# Mitre saw manual



## Pip (9 Jun 2004)

Hi, everybody! I'm in need of help (again).
can anyone please tell me where to find a downloadable manual for a performance sliding mitre saw (5 minutes use £60 from a mate)
Thanks (I think!)
Pip


----------



## Gary H (9 Jun 2004)

> Hi, everybody! I'm in need of help (again).


 Aren't we all :roll:  

Hi Pip.

Do you need the manual for a particular purpose? In my experience it's usually easier to ask the friendly, highly knowledgeable folk here on the forum the questions you need answering. After all, better to learn from one who has been there and solved the problems you may be having. :wink: 

Hope this helps

Ta muchly

Gary


----------



## Mike.C (9 Jun 2004)

Hi Pip,

I am right in saying that it is a Performance Pro machine. If so try contacting B&Q they may be able to help.

Hope this helps.

Regards

Mike


----------



## Dewy (9 Jun 2004)

Manual? They don't have one of those when new. Just a basic booklet with poor quality instructions on use and adjustments.


----------



## DaveL (9 Jun 2004)

Pip,

I have to agree that the manuel is not very good  

Have you looked here, this the download your manual page on the Performance Power Tools web site. If you can't find it there then check here, the same sort of thing on the Axminster site. Many of these cheap tools are all based on the same parts so the info crosses the brands. :shock:


----------



## Pip (10 Jun 2004)

Thanks for all your replies, yes, I know these saws are supposed to be rubbish, but if it finishes this project it can have a rest, as I'm not expecting to use it very much, that's why I didn't buy a good one (besides being tight -fisted).
I've downloaded a manual from Axminster which seems to cover all I need, I think I had already sussed the machine (It's not rocket science),
but wanted to check, just in case.
Once again a good response from this forum,
Thanks again y'awwwll,
Pip.


----------

> **TASK PROMPT**: In the forum thread about a sliding saw manual, where did Pip end up downloading a manual from?

(Dataset items)
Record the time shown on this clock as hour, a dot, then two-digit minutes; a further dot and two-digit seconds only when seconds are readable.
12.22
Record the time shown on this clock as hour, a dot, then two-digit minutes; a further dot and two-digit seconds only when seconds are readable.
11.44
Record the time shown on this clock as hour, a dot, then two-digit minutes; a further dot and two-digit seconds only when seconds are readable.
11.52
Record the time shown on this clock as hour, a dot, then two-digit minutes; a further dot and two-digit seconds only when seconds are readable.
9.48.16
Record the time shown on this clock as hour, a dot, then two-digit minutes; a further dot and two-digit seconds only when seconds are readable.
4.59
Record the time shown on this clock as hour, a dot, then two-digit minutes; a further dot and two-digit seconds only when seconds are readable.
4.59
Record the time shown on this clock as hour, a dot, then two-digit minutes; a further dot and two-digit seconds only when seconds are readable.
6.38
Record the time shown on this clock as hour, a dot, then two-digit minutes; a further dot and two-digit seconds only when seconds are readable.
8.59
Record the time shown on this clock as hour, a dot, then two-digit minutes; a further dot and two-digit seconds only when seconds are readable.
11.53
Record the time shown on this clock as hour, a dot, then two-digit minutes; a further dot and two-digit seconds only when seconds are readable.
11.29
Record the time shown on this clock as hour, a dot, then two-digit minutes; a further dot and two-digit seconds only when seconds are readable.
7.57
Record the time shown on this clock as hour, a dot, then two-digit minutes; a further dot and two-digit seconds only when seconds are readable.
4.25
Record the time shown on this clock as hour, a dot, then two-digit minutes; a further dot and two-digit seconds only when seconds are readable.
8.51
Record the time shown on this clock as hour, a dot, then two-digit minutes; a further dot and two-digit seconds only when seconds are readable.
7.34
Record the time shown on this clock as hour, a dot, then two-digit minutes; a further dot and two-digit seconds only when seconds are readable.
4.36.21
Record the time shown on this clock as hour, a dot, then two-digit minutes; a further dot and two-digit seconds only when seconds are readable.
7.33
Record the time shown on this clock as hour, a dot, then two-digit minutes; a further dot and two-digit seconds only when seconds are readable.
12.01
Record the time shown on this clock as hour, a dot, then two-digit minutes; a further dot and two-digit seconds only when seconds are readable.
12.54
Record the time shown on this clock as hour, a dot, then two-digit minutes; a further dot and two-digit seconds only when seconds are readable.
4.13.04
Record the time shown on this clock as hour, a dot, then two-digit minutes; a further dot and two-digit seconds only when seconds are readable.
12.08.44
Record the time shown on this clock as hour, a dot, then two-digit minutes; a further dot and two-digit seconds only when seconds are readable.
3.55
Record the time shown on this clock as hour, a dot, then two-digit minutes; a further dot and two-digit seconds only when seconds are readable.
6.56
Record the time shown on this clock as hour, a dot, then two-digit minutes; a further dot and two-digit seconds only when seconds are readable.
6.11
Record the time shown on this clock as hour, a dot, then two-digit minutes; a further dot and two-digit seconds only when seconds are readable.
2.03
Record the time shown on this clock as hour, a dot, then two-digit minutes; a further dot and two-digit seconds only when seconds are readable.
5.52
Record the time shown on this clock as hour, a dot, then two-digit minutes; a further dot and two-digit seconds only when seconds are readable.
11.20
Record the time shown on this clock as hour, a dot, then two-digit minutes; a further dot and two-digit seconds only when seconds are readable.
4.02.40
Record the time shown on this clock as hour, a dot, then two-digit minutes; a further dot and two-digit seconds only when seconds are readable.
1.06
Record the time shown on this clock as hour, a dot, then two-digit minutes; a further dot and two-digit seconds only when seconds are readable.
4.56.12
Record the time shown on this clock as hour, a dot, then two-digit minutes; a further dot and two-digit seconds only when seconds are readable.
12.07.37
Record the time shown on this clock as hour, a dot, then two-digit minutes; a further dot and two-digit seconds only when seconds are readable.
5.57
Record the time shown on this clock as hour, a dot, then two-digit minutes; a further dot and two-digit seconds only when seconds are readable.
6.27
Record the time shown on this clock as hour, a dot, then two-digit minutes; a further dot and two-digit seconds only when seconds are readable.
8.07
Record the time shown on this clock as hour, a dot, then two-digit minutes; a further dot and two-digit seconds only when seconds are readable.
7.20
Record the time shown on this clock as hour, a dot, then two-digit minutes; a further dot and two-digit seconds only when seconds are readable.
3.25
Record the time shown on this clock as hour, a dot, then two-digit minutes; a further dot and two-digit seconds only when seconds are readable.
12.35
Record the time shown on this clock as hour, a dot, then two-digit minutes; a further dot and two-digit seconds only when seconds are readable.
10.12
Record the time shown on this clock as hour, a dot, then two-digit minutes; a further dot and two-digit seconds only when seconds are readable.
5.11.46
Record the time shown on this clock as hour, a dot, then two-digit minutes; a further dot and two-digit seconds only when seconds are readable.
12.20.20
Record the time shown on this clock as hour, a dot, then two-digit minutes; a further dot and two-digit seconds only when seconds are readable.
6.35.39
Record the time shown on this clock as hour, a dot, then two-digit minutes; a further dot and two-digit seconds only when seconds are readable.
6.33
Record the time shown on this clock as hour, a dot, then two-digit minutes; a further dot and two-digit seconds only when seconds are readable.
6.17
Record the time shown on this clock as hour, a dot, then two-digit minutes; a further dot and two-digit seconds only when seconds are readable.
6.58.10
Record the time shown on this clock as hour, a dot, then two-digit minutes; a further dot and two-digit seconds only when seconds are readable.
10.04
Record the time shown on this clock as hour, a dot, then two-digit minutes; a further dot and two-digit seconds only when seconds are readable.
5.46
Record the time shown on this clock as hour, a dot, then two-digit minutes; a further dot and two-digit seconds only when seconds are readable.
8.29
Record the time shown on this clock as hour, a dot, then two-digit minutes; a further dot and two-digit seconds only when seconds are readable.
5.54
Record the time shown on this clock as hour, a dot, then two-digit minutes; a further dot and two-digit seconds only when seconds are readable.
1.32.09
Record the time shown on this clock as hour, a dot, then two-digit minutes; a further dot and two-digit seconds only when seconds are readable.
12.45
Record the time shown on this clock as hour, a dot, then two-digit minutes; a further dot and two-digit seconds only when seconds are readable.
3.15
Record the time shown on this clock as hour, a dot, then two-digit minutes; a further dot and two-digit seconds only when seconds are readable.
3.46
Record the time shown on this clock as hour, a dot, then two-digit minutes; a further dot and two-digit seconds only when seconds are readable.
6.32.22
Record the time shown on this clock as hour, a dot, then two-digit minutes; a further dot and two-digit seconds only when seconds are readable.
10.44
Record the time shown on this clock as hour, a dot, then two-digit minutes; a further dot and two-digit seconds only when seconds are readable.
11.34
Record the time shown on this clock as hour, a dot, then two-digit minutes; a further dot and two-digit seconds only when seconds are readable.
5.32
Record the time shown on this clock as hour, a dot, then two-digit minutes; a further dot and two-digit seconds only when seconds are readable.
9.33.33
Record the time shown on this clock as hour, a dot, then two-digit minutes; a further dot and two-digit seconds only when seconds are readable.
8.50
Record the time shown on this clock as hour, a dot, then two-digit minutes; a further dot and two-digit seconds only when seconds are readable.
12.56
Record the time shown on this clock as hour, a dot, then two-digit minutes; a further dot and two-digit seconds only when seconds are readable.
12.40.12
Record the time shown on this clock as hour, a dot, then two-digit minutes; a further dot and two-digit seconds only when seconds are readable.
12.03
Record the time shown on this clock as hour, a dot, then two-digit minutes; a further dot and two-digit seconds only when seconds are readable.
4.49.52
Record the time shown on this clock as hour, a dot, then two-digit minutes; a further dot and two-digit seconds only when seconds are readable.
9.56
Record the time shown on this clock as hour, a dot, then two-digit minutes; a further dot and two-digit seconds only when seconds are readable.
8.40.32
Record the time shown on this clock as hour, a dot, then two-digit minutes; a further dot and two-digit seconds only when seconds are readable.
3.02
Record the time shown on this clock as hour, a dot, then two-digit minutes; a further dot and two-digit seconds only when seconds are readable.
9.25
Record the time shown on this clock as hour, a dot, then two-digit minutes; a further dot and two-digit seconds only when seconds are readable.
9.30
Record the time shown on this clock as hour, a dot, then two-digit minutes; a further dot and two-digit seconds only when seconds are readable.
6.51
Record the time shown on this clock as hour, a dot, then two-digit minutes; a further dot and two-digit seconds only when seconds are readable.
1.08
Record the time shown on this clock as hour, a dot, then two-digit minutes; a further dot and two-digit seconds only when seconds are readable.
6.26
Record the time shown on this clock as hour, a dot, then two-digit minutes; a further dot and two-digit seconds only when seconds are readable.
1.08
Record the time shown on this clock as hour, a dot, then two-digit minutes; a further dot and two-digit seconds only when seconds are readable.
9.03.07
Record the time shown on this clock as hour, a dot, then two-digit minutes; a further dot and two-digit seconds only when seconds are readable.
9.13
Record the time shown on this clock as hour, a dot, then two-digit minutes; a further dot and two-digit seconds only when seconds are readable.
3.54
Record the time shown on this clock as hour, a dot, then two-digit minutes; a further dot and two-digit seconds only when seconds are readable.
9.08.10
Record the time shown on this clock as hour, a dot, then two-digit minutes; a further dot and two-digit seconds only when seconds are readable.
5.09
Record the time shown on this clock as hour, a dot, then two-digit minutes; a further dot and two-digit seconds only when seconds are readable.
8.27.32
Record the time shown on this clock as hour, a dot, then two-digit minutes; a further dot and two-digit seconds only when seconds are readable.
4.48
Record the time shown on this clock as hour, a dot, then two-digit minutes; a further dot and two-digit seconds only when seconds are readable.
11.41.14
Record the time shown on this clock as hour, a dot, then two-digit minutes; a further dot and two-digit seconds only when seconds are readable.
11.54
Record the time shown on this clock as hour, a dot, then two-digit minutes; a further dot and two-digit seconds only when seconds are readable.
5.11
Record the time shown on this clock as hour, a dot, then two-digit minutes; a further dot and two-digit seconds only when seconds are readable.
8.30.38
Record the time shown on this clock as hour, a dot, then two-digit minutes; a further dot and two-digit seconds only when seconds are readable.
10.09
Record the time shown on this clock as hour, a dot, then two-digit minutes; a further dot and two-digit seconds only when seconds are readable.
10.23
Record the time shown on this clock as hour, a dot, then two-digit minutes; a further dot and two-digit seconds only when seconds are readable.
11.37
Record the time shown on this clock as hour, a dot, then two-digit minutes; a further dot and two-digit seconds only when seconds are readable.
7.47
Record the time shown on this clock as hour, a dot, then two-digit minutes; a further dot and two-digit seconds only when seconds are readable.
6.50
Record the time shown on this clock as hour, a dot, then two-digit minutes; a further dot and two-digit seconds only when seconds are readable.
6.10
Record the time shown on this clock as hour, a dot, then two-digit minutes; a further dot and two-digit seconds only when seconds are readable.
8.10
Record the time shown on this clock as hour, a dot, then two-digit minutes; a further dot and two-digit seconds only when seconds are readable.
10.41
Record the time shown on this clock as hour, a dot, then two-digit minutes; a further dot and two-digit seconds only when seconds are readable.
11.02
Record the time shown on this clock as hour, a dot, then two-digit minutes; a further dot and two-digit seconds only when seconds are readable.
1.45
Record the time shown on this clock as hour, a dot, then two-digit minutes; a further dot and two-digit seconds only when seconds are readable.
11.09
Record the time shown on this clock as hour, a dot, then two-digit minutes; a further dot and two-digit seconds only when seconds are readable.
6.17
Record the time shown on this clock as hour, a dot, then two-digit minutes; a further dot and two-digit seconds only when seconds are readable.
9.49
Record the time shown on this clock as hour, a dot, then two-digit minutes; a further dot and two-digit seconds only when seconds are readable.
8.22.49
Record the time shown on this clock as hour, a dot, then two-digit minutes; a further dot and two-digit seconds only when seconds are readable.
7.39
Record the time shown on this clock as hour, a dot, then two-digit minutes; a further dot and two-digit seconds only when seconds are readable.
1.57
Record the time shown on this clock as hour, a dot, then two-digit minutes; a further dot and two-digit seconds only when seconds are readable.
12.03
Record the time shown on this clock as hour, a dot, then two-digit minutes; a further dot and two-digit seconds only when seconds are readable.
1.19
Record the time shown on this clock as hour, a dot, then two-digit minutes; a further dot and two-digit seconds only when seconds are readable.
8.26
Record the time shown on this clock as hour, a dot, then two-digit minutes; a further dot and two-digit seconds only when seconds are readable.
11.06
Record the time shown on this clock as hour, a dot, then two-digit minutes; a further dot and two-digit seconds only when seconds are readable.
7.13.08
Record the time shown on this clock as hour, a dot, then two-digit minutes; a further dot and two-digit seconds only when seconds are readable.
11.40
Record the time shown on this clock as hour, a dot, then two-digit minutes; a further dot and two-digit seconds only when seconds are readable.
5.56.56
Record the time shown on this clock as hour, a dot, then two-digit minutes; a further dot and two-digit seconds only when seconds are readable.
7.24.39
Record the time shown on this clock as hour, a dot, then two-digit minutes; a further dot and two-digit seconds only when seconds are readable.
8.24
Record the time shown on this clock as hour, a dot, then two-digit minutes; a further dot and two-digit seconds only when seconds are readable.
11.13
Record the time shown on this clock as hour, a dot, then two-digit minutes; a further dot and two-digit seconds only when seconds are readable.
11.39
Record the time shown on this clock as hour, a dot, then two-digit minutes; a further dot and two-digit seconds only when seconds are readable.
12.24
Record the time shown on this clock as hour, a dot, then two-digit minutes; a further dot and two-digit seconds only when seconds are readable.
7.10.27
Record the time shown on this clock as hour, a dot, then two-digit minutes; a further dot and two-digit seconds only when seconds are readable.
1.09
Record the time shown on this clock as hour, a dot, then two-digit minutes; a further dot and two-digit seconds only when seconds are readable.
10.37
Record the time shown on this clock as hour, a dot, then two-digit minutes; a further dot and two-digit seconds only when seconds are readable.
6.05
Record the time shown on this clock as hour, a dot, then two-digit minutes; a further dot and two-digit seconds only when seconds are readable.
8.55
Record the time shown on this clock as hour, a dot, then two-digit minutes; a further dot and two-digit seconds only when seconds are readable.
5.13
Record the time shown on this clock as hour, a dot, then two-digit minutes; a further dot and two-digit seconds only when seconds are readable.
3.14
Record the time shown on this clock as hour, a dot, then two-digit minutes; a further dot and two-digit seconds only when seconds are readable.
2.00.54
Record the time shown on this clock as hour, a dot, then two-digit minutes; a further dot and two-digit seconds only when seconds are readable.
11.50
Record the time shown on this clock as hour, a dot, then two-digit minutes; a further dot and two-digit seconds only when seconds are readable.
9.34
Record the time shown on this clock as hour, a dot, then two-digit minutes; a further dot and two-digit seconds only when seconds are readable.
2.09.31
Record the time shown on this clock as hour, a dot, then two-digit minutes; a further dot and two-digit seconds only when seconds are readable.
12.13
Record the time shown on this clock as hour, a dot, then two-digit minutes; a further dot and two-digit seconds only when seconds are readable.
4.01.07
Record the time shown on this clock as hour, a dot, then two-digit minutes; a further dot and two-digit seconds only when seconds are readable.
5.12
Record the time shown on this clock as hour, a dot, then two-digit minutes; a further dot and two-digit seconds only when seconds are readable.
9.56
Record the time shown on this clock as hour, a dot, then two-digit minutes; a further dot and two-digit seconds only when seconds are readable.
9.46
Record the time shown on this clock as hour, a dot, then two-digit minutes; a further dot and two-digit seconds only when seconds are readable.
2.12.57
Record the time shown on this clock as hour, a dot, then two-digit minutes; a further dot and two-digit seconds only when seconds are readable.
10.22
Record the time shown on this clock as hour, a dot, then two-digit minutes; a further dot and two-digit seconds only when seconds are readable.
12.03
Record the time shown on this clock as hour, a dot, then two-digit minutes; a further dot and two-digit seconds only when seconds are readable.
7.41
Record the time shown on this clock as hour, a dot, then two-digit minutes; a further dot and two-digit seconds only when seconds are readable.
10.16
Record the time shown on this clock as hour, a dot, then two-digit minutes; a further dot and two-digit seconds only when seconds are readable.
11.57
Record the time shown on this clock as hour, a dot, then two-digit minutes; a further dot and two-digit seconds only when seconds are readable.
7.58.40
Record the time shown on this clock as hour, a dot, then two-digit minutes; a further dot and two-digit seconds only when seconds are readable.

> **EXERCISE OUTPUT**: From Axminster.